My First Video Game Tournament, or How I Almost Had a Heart Attack This Weekend

Feb 24

nerdIn my early days of gaming, it was all about beating my sister in Combat on the Atari 2600 or discovering the secret pattern for the final castle in Super Mario Bros. on Nintendo.

These days, there are professional gamers who make a great deal of money playing games like Halo, Unreal Tournament and Call of Duty at well-sponsored video game tournaments.

Local Woodland gaming den “Next Level” held a Call of Duty 4 tournament this past weekend. There weren’t any professionals, nor was a great deal of money in the purse. However, this was an opportunity for me to see what a game tournament is like.

Nerdy? Mantastic? Fartistic?

There were “classic” nerds present. Yes, I was one of them. My teammate was the other one.

Unlike the nerds of yore, today’s video game nerds look more like skaters and goths. Gone are the tucked in plaid shirts and Superhaircuts (except on my teammate). Instead, you might think you’re about to see a local punk band perform.

Twelve teams faced off in two vs. two contests, playing to 250 points per game. Each kill of one of your opponents is worth 10 points.

Most of the players were good to very good. A few were beginners looking to have fun (and getting subsequently demolished by the good to very good players). I’ve played a bit of Call of Duty 4, so I knew what to do in the game. But nothing prepared me for the sheer tension I would feel playing against formidable opponents with 30 people standing behind us.

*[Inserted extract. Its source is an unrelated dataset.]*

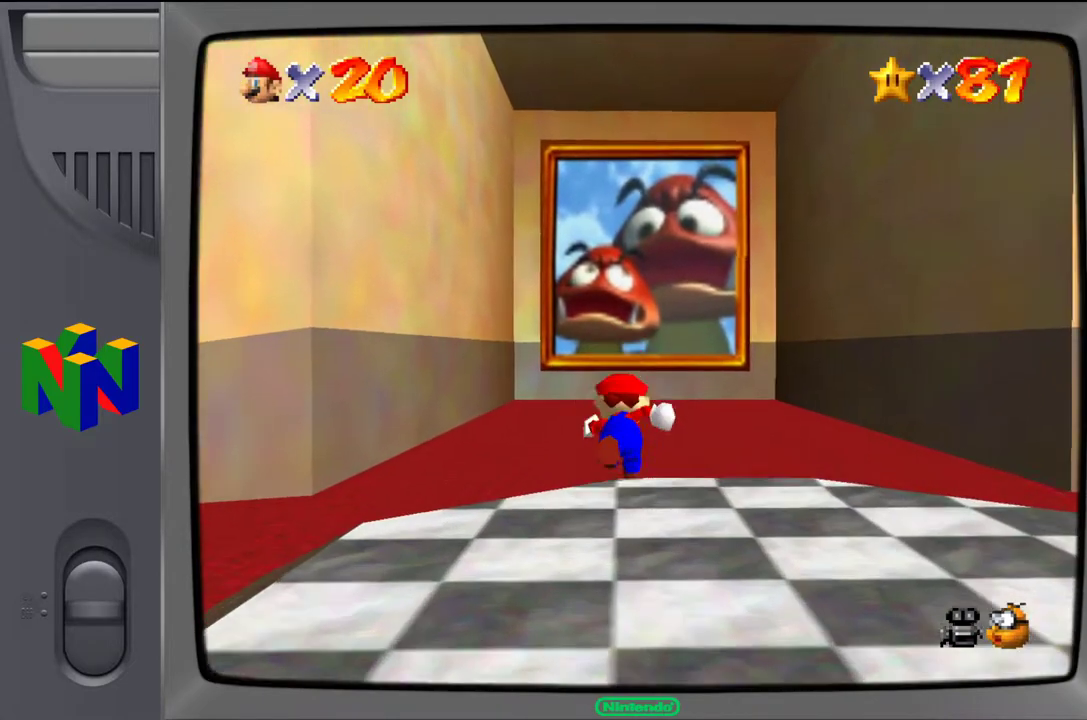
{"buttons": [], "left_stick": "up", "events": []}
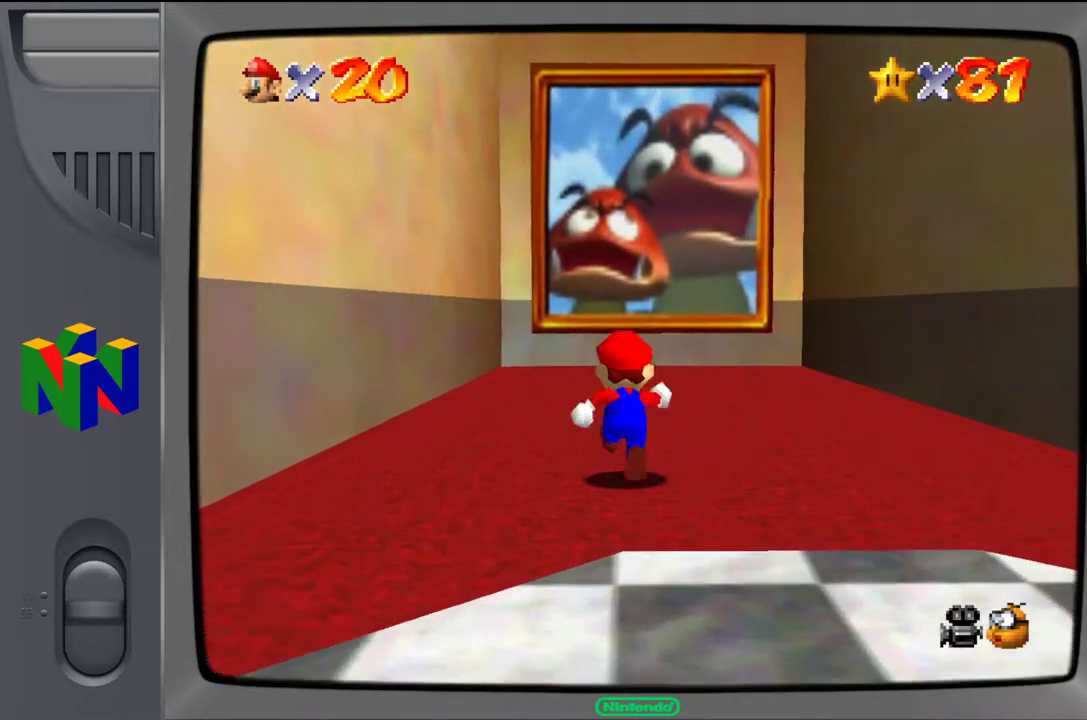
{"buttons": [], "left_stick": "up", "events": []}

My teammate and I played two games, both of which we won, before we bolted for the door.

We anticipated a failure of such decisiveness that we went into the tournament feeling relaxed and blasé (yes, I game and I use the word blasé, which puts me into a entirely different category of gamers who are rarely seen or married).

Both of our games were absolute nail-biters, and either team could have won. We came back both times from deficits and arrived at 240 to 240 in score, each team hunkered down trying to get that final kill for the win. The spectators cheered and groaned from behind us during the final moments in each game, adding to the overall tension I felt.

As I said earlier, we won two games and left the tournament instead of continuing on.

I looked at my teammate after the second game, and he felt just like I did. If we kept playing, it was likely that one of us would have a heart attack.

Rather than die, we chest bumped each other, and fled the building, congratulating ourselves on going undefeated.

I Never Had a Chance, Part II

Feb 16

missle command

I’m selling off my old video game consoles and games. Originally, I planned to build a video game shrine and encase each of my pretty machines in 3″ glass. Like many projects of mine, the shrine has yet to be built, and I’ve grown tired of moving the consoles from one place to another.

When I told my wife that I was abandoning my visionary plans, she nodded once and smiled, uttering only, “thank god.”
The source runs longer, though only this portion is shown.